#### Source data:
•••
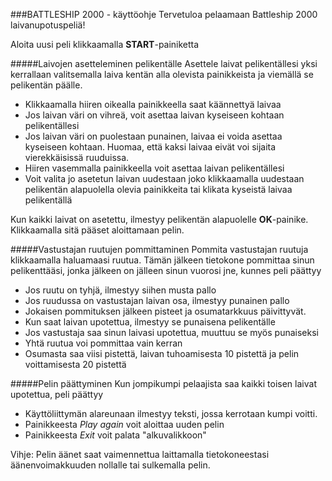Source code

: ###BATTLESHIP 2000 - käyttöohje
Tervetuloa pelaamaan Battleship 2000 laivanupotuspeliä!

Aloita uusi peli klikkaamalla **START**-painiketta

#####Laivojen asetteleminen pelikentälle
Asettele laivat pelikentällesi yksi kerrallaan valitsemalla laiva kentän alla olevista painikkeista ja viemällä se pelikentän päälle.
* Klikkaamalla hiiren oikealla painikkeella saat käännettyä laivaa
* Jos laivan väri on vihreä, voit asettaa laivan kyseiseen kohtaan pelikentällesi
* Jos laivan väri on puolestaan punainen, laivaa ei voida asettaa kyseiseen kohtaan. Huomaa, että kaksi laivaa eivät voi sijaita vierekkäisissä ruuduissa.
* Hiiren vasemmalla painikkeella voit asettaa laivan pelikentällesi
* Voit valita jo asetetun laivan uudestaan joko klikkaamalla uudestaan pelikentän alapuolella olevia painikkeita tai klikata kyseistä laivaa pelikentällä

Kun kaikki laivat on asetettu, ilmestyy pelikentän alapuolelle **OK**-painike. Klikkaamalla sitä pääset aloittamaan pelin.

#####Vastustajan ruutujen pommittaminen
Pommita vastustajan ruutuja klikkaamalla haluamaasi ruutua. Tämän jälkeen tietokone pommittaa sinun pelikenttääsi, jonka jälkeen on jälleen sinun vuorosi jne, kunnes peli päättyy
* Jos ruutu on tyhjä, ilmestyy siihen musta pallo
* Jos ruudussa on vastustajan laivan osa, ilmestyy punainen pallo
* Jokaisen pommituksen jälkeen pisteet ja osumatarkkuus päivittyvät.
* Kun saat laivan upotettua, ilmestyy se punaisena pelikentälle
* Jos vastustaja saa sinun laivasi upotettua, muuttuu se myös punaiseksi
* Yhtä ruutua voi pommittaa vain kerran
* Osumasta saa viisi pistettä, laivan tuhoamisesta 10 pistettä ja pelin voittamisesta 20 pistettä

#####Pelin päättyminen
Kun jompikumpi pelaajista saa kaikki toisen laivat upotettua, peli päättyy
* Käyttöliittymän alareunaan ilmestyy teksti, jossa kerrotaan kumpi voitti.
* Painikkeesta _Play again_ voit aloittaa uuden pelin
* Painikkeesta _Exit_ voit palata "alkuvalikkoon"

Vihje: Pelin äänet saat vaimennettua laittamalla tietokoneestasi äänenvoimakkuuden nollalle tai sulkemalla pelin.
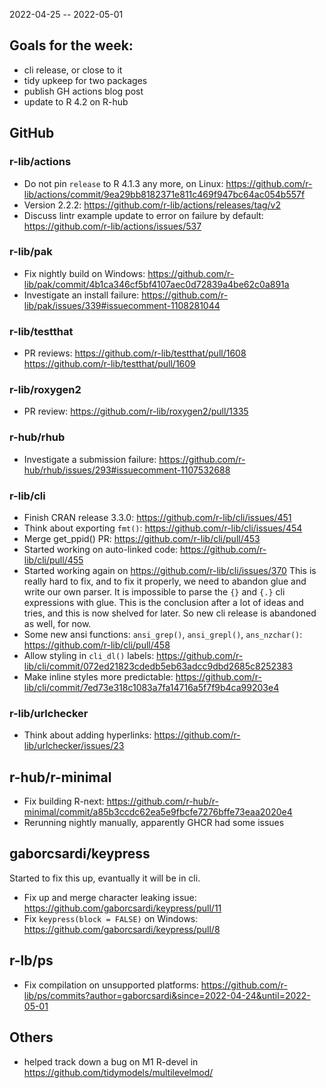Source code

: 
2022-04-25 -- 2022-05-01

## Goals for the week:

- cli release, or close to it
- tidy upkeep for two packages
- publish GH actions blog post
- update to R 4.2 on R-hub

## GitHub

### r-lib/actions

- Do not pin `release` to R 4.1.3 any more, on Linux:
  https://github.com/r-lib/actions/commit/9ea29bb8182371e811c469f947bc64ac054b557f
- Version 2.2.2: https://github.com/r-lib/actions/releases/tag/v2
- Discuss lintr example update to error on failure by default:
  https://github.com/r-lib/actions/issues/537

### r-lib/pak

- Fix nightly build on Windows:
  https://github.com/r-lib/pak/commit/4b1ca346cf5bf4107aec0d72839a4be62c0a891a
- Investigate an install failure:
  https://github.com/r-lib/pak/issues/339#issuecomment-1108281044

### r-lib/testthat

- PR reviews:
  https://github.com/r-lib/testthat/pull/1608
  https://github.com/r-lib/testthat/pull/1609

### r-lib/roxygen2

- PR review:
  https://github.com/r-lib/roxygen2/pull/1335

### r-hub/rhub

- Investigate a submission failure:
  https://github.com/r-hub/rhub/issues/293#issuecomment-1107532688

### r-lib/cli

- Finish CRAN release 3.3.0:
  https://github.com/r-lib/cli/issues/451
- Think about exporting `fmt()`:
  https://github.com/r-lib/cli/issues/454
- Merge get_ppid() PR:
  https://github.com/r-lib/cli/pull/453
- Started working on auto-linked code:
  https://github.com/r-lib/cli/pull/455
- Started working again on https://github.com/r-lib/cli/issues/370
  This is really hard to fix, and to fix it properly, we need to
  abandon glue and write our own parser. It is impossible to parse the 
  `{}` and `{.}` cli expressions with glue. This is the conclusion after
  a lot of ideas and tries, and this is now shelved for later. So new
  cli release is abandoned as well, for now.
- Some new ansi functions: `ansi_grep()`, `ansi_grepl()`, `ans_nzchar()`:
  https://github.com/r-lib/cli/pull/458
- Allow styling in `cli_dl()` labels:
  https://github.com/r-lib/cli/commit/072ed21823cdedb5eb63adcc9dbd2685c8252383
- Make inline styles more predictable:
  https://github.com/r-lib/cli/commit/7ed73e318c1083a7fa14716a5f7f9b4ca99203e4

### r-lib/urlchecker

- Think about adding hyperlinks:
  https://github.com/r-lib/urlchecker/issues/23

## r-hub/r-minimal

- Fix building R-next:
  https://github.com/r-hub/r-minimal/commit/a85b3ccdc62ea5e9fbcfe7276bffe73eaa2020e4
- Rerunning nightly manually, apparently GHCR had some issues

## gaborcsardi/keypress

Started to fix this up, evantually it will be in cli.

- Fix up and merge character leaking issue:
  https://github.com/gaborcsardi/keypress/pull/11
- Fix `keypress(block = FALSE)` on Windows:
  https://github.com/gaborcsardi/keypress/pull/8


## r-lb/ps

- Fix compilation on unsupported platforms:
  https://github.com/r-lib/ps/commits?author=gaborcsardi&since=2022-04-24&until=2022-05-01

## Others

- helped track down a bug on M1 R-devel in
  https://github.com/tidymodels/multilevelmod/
•••
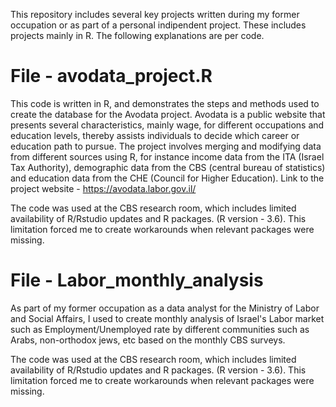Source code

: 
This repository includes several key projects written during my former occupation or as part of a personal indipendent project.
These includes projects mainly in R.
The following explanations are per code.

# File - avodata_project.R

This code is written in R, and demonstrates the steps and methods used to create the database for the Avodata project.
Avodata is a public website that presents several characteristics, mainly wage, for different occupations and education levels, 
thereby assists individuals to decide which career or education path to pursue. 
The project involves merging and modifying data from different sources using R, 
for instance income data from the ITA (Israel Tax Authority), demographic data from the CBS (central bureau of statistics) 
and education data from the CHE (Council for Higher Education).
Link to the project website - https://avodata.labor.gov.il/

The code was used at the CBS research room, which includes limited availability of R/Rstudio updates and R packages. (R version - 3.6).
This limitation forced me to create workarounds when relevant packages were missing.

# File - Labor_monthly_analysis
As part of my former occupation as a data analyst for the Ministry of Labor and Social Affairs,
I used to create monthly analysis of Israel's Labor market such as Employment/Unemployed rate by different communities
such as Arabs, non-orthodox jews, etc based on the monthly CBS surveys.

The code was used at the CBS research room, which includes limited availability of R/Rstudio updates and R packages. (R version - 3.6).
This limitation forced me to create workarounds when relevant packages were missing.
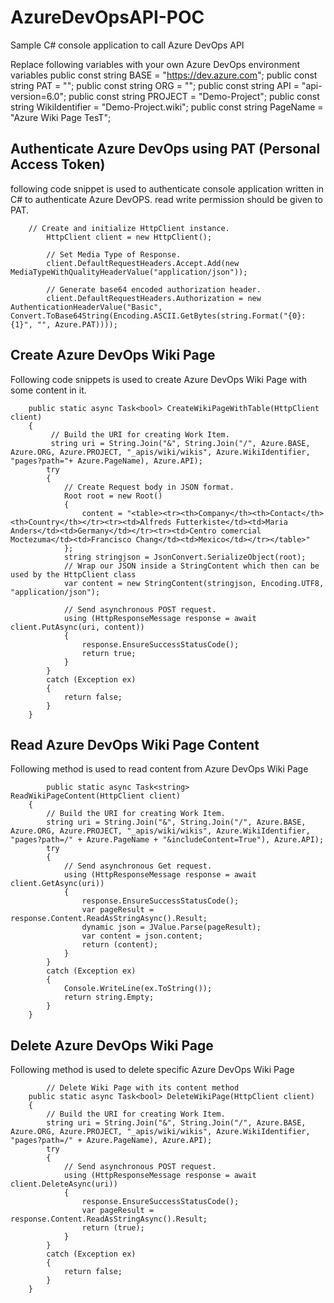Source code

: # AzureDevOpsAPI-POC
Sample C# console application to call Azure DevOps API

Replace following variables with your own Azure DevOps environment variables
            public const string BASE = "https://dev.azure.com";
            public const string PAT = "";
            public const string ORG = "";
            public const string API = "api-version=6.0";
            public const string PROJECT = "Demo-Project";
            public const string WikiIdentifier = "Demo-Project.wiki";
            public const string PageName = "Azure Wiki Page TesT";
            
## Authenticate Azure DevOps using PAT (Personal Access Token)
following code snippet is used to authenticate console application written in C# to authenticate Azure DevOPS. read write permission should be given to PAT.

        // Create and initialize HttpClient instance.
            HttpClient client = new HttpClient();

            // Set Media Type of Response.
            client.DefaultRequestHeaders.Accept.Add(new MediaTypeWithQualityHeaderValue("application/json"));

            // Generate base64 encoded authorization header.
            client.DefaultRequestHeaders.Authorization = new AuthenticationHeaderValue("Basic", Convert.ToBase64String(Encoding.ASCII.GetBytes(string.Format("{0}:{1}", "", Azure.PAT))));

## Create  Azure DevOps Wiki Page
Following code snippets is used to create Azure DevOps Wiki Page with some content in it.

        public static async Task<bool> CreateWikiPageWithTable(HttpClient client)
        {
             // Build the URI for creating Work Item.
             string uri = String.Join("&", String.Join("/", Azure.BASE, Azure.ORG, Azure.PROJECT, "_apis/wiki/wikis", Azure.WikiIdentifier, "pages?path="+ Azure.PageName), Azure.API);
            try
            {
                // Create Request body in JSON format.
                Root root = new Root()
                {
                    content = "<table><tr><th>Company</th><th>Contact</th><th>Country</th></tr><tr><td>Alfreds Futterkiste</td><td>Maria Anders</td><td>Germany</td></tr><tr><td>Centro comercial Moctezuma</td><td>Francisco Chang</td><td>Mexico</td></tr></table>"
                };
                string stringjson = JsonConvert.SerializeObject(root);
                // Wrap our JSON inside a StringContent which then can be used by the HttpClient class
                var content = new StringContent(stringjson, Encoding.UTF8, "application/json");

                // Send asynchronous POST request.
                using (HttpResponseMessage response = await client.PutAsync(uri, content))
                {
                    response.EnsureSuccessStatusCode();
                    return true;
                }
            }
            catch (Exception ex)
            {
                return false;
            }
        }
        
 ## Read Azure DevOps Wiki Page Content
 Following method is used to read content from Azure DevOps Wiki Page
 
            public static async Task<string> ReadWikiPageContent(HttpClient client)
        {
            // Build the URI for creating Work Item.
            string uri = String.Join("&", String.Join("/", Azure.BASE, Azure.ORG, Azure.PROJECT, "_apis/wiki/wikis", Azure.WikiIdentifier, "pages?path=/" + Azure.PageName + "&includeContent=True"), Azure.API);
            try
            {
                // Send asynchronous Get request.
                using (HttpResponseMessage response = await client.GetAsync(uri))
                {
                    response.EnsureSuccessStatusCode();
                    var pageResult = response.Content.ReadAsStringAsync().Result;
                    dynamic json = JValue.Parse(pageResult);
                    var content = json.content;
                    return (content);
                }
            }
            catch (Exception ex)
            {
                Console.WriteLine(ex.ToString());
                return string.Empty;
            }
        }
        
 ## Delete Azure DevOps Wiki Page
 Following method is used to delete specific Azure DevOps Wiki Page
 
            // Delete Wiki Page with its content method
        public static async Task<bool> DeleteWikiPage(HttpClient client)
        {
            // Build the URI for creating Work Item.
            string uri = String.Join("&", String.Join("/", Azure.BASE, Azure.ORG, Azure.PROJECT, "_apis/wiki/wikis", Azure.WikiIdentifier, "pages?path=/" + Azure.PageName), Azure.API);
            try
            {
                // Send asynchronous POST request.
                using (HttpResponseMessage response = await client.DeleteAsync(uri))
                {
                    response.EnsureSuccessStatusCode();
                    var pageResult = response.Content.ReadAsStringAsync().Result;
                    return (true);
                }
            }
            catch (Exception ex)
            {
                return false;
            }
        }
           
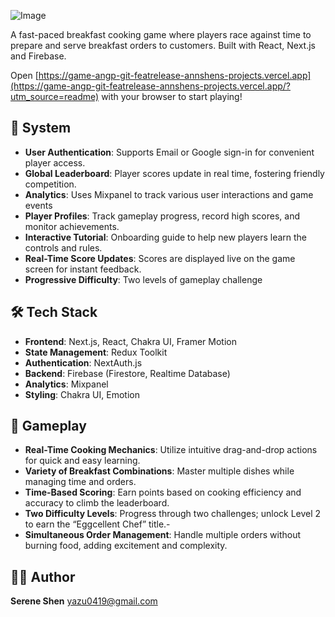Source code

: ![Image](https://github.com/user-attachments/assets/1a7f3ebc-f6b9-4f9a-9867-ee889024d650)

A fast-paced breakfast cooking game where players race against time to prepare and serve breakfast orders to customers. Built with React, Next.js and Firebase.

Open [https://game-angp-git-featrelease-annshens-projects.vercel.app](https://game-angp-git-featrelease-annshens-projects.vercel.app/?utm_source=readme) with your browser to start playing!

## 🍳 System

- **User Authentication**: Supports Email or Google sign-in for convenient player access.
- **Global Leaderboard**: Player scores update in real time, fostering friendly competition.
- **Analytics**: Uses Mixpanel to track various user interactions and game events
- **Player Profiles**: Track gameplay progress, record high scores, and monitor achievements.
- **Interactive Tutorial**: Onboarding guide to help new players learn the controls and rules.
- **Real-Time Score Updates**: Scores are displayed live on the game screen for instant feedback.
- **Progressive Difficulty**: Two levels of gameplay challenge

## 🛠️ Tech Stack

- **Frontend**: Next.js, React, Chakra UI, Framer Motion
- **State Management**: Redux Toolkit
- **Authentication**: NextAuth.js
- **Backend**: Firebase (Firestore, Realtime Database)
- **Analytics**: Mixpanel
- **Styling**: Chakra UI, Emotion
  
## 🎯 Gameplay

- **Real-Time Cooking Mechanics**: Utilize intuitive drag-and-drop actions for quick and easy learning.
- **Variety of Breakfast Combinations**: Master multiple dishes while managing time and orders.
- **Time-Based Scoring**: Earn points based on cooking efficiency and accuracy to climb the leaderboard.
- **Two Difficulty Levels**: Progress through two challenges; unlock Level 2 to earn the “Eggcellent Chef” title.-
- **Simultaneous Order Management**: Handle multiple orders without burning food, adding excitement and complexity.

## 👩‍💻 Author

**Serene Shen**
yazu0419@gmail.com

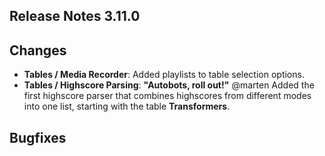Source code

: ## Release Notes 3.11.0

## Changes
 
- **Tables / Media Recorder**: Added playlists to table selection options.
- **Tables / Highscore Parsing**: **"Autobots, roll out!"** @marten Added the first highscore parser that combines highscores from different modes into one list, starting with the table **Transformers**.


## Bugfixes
•••
#### What needs to be done:
Copy each line of the listing above that contains the word "Join".

#### Answer space:
             string uri = String.Join("&", String.Join("/", Azure.BASE, Azure.ORG, Azure.PROJECT, "_apis/wiki/wikis", Azure.WikiIdentifier, "pages?path="+ Azure.PageName), Azure.API);
            string uri = String.Join("&", String.Join("/", Azure.BASE, Azure.ORG, Azure.PROJECT, "_apis/wiki/wikis", Azure.WikiIdentifier, "pages?path=/" + Azure.PageName + "&includeContent=True"), Azure.API);
            string uri = String.Join("&", String.Join("/", Azure.BASE, Azure.ORG, Azure.PROJECT, "_apis/wiki/wikis", Azure.WikiIdentifier, "pages?path=/" + Azure.PageName), Azure.API);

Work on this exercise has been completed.